The solution, somewhat inevitably, is money and quite a lot of it with Early Childhood Ireland arguing that the current Government funding of around €1 billion should be raised to roughly €4 billion by 2029 in order to provide a publicly funded Early Years and School Age Care system in Ireland that would benefit parents, staff and providers.

“I think it’s fair to say that reaching that €1 billion target in advance of schedule was really brilliant,” she says. “And I kind of get why there’s a level of frustration (within the Department of Children), because to be very frank, we were in this building, in Buswell’s last year, for the budget announcement and my jaw dropped at the €1 billion. That was enormous progress.

“But at some point, some Government has to stand up and say: ‘We’ve underinvested for decades, and now we are going to make this a priority.’ The Minister has made it clear he wants to put more money into the sector and if anything, we’re supporting him. But everybody in the room, everybody in the Cabinet, everybody knows it’s not Early Childhood Ireland propaganda that we’re underinvesting.”
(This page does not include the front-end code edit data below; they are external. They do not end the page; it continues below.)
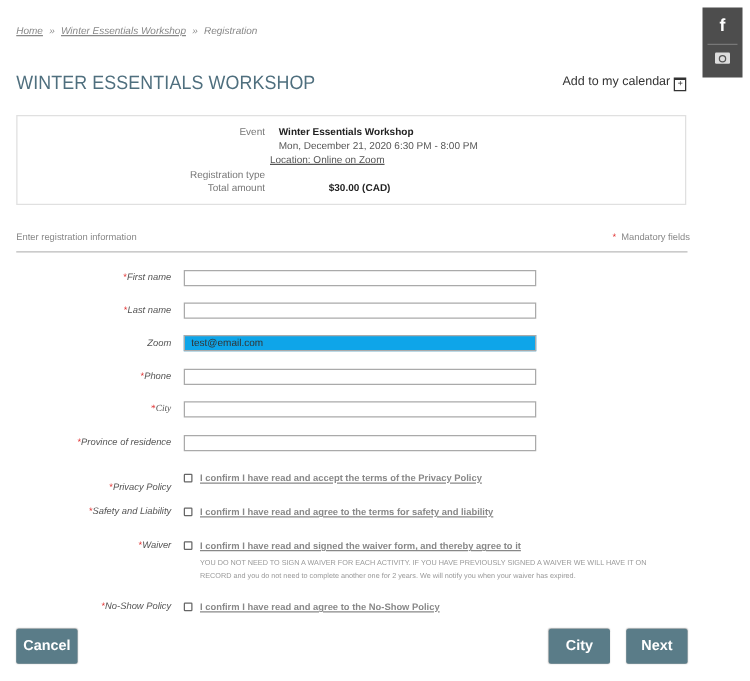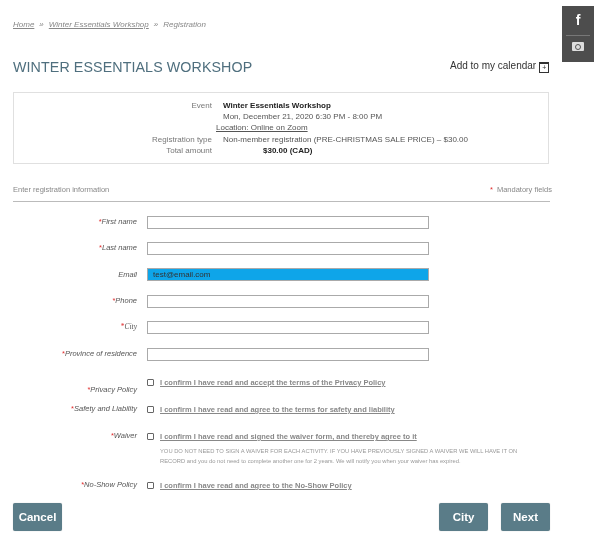--- a/index.html
+++ b/index.html
@@ -63,7 +63,6 @@
   <div class="ev-row ev-val" style="top:19px; left:209px;">Mon, December 21, 2020 6:30 PM - 8:00 PM</div>
   <div class="ev-row ev-val" style="top:30px; left:202px;text-decoration:underline;">Location: Online on Zoom</div>
   <div class="ev-row ev-label" style="top:42px; left:78px;">Registration type</div>
-  <div class="ev-row ev-val" style="top:42px; left:209px;">Non-member registration (PRE-CHRISTMAS SALE PRICE) – $30.00</div>
   <div class="ev-row ev-label" style="top:53px; left:78px;">Total amount</div>
   <div class="ev-row ev-val ev-bold" style="top:53px; left:209px;padding-left:40px;">$30.00 (CAD)</div>
 </div>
The €4 billion figure, she argues, would bring the State’s spend up to the 1 per cent of GDP commonly seen in some other European countries while allowing the sector to address its ongoing staffing crisis.

“We hear from between 100 and 250 members a week, we gather our own data very carefully, our own metrics and overwhelmingly staffing is the number one issue. Trying to get educators to come in, trying to get them to stay because the wages are still very low and they’re very low because of underinvestment,” she says while criticising the current Joint Labour Committee system for establishing minimum levels of pay as inappropriate if the sector is serious about making serious long-term progress on the issue.

That, though, is linked to the organisation’s desire to see a multiannual plan. “We really believe that a five-year-plan would help because the department could set out a vision, name an amount and spell out how they’re going to get there. I think an awful lot of the negativity that we see at the moment comes from a place of fear and worry because of the uncertainty.”